I been seeing this, this, and this threads, but still cannot understand how to make the following problem more efficient:
I have a DataFrame with Course Names and the university who offers it:
df_courses
:
course name | university | |
---|---|---|
0 | name of course one | university one |
1 | name of course two | university one |
2 | "name of course three, with comma" | university two |
And I have another DataFrame that contains students enrollments:
df_enrollments
:
enrollments | student email | |
---|---|---|
0 | name of course one, name of course two | student1@faculty.com |
1 | name of course two, name of course three | student2@faculty2.com |
2 | name of course three, with comma, name of course one, name of course two | student3@faculty.com |
What I want to do is to get a new dataframe with each enrollment by student:
df_all_enrollments
:
course name | student email | |
---|---|---|
0 | name of course one | student1@faculty.com |
1 | name of course two | student1@faculty.com |
2 | name of course two | student2@faculty2.com |
3 | "name of course three, with comma" | student2@faculty2.com |
4 | "name of course three, with comma" | student3@faculty.com |
5 | name of course one | student3@faculty.com |
6 | name of course two | student3@faculty.com |
The main issue is with the courses names with commas.
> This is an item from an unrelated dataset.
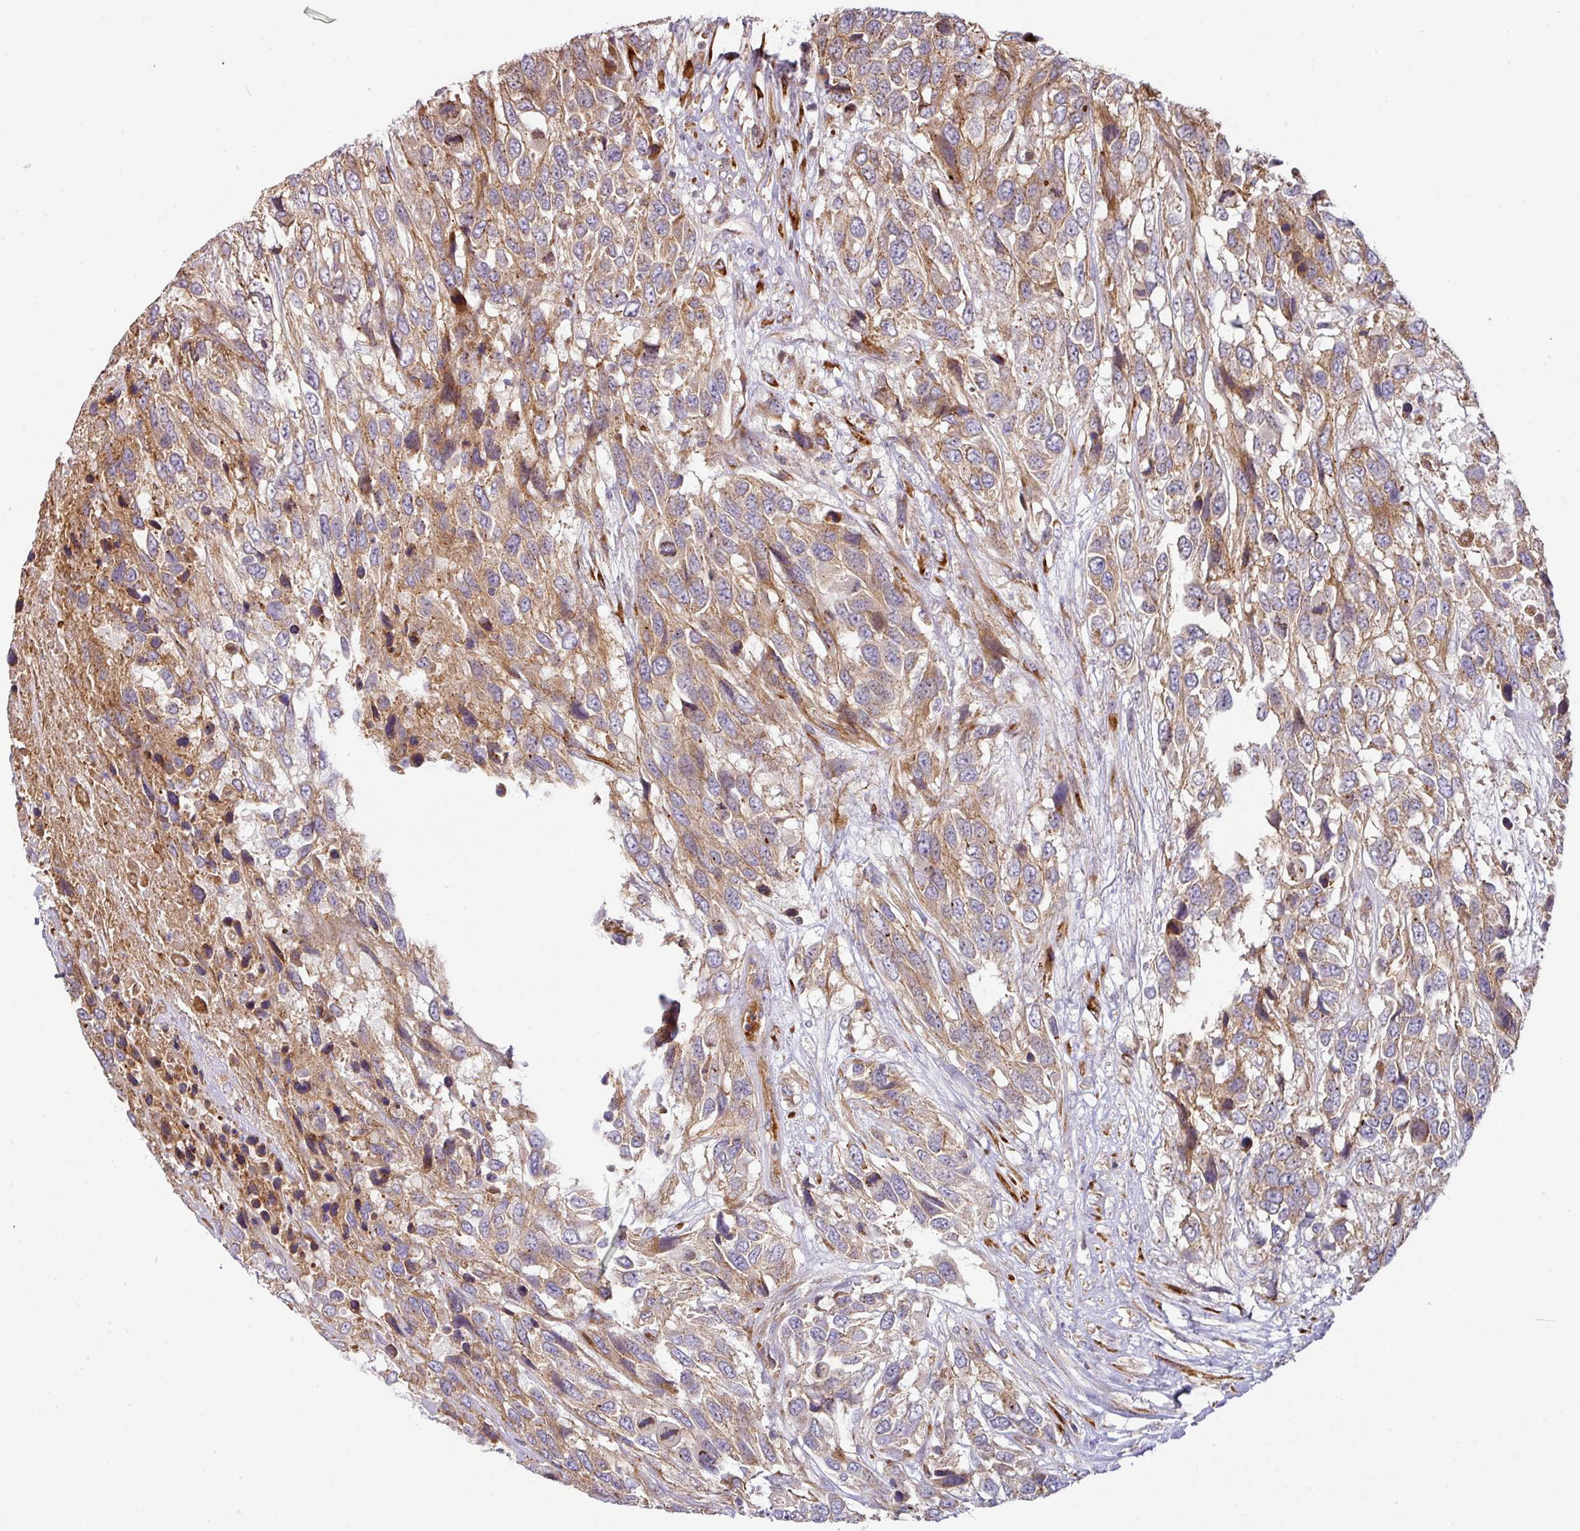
{"staining": {"intensity": "moderate", "quantity": "25%-75%", "location": "cytoplasmic/membranous"}, "tissue": "urothelial cancer", "cell_type": "Tumor cells", "image_type": "cancer", "snomed": [{"axis": "morphology", "description": "Urothelial carcinoma, High grade"}, {"axis": "topography", "description": "Urinary bladder"}], "caption": "Immunohistochemical staining of human urothelial cancer exhibits medium levels of moderate cytoplasmic/membranous protein staining in about 25%-75% of tumor cells.", "gene": "CASP2", "patient": {"sex": "female", "age": 70}}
What I'm doing now to get this result is to make a list of df_courses['course name']
and then iterate over df_enrollments['enrollments']
searching contains and adding a new column with the course name:
courses = df_courses['course name'].to_list()
df_all_enrollments = pd.DataFrame()
for i in courses:
df_all_enroll = df_enrollments.loc[df_enrollments['enrollments'].str.contains(i, na=False, regex=False, case=True)]
df_all_enroll.insert(1, 'Course Name', i)
df_all_enrollments = pd.concat([df_all_enrollments, df_all_enroll ])
Until now this approach has worked, but I'm wondering if there's a more efficient way to perform this task.
Any help will be greatly appreciated.